A two-time Frontier League All-Star, Kinsolving finished his Frontier League career fourth all-time with 56 homers and fifth all-time with 248 RBIs.
"He was getting ready to play in the [independent] Atlantic League, but he got hurt," Warren said. "I had wanted him to be my bench coach when I got the job.
"It's a shame he got hurt, but it worked out perfect for him to be one of my coaches."
Warren said he and Kinsolving often reminisce about their days at Southeast under coach Mark Hogan.
"We both have fond memories of SEMO. We never forget our roots," Warren said. "Coach Hogan was up here recently for a game and we all got together. I know he was proud."
Another Southeast connection with the Grizzlies is Chris Gibson, a current Gateway player who was with the Redhawks in 2005 and 2006. The son of Hall of Fame pitcher Bob Gibson is batting .279.
"He's doing a good job for us and he's a good kid," Warren said.
Although Warren is certainly not getting rich managing the Grizzlies, his job is full-time and year-round as he also serves as the organization's youth programs director. In that position, Warren directs Grizzlies' summer camps and works closely with Little Leagues in the St.

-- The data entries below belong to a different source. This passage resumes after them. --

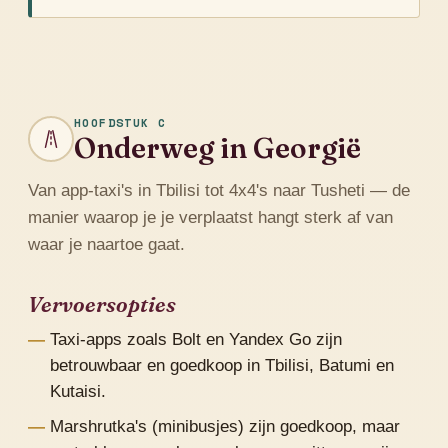
HOOFDSTUK C
Onderweg in Georgië
Van app-taxi's in Tbilisi tot 4x4's naar Tusheti — de
manier waarop je je verplaatst hangt sterk af van
waar je naartoe gaat.
Vervoersopties
Taxi-apps zoals Bolt en Yandex Go zijn
betrouwbaar en goedkoop in Tbilisi, Batumi en
Kutaisi.
Marshrutka's (minibusjes) zijn goedkoop, maar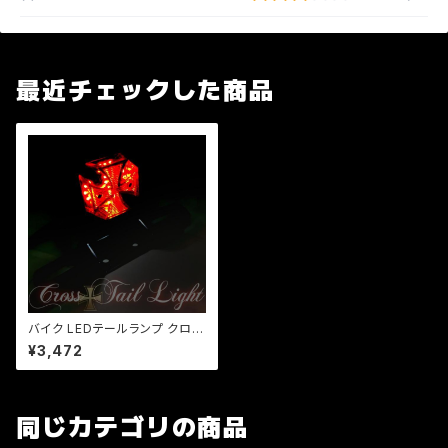
最近チェックした商品
バイク LEDテールランプ クロス
テール ミニ十字型 LED/汎用/マ
¥3,472
グナ/ジャズ/SR/TW/ビンテー
ジスタイル/ナンバー灯
同じカテゴリの商品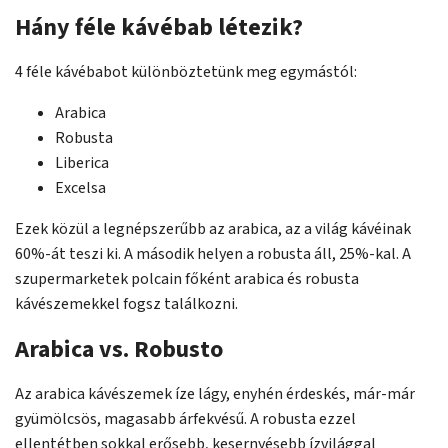
Hány féle kávébab létezik?
4 féle kávébabot különböztetünk meg egymástól:
Arabica
Robusta
Liberica
Excelsa
Ezek közül a legnépszerűbb az arabica, az a világ kávéinak
60%-át teszi ki. A második helyen a robusta áll, 25%-kal. A
szupermarketek polcain főként arabica és robusta
kávészemekkel fogsz találkozni.
Arabica vs. Robusto
Az arabica kávészemek íze lágy, enyhén érdeskés, már-már
gyümölcsös, magasabb árfekvésű. A robusta ezzel
ellentétben sokkal erősebb, kesernyésebb ízvilággal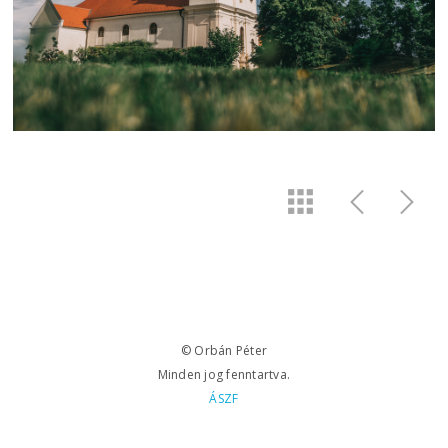
© Orbán Péter
Minden jog fenntartva.
ÁSZF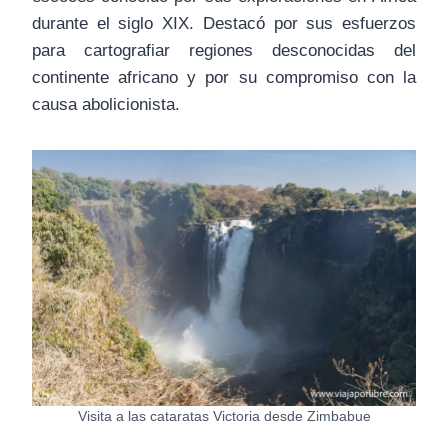
durante el siglo XIX. Destacó por sus esfuerzos
para cartografiar regiones desconocidas del
continente africano y por su compromiso con la
causa abolicionista.
Visita a las cataratas Victoria desde Zimbabue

Louis and Metro East areas.
"It's an enjoyable part of my job," he said.
The dream of many young baseball players is to eventually reach the majors, but getting there through independent leagues is normally a real longshot.

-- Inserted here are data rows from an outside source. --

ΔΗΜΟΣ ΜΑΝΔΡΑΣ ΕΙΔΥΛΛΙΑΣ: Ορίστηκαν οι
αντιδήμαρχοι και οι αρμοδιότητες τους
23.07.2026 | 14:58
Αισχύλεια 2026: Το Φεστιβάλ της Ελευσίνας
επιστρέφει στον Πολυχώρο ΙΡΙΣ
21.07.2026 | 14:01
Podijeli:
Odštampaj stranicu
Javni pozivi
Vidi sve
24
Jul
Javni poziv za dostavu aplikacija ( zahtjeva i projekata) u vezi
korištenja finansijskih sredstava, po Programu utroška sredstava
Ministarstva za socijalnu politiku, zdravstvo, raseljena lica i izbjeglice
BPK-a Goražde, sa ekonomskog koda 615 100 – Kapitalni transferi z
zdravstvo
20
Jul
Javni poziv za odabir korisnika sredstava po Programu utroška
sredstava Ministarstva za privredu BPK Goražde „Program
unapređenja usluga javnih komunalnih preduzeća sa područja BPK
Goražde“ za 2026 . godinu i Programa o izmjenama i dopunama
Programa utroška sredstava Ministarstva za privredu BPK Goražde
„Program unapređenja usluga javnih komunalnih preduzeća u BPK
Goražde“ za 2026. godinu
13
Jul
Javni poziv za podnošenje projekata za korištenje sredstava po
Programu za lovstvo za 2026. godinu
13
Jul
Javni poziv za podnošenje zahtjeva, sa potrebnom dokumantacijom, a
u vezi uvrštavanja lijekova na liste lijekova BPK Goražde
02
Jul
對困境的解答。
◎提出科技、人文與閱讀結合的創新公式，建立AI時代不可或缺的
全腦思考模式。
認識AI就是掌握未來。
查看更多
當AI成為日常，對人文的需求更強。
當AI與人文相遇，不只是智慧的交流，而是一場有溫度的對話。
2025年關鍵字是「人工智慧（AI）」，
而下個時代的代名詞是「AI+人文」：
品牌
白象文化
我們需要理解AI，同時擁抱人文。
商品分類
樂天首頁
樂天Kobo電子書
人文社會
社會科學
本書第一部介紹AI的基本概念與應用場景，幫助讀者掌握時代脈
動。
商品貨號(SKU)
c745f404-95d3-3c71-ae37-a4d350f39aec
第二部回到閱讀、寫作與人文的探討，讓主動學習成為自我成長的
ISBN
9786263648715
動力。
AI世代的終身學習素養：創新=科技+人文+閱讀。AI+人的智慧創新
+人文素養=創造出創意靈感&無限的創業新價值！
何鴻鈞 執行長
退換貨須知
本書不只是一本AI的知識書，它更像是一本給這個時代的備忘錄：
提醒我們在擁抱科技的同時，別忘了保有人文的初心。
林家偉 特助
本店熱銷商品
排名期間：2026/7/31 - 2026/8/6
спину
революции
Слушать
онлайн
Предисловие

That probably goes for managing or coaching as well, but Warren hasn't given much thought to joining an affiliated minor-league team and trying to work his way up the ladder.
"I would cross that bridge when I get there, but I really like helping hungry kids coming out of college, kids who might have been overlooked, kids who people said weren't good enough," Warren said. "That's how I feel about me and DK. I feel like we could have played with the guys who were picked up [by major league organizations].
"I've seen how the Frontier League has grown over the years, how popular it's gotten, how it keeps expanding."
And besides, he enjoys what he's doing now.
"I really love everything about the job I have, and the biggest thing is, it's in my own backyard," he said. "I want to do this as long as I can, as long as they'll have me."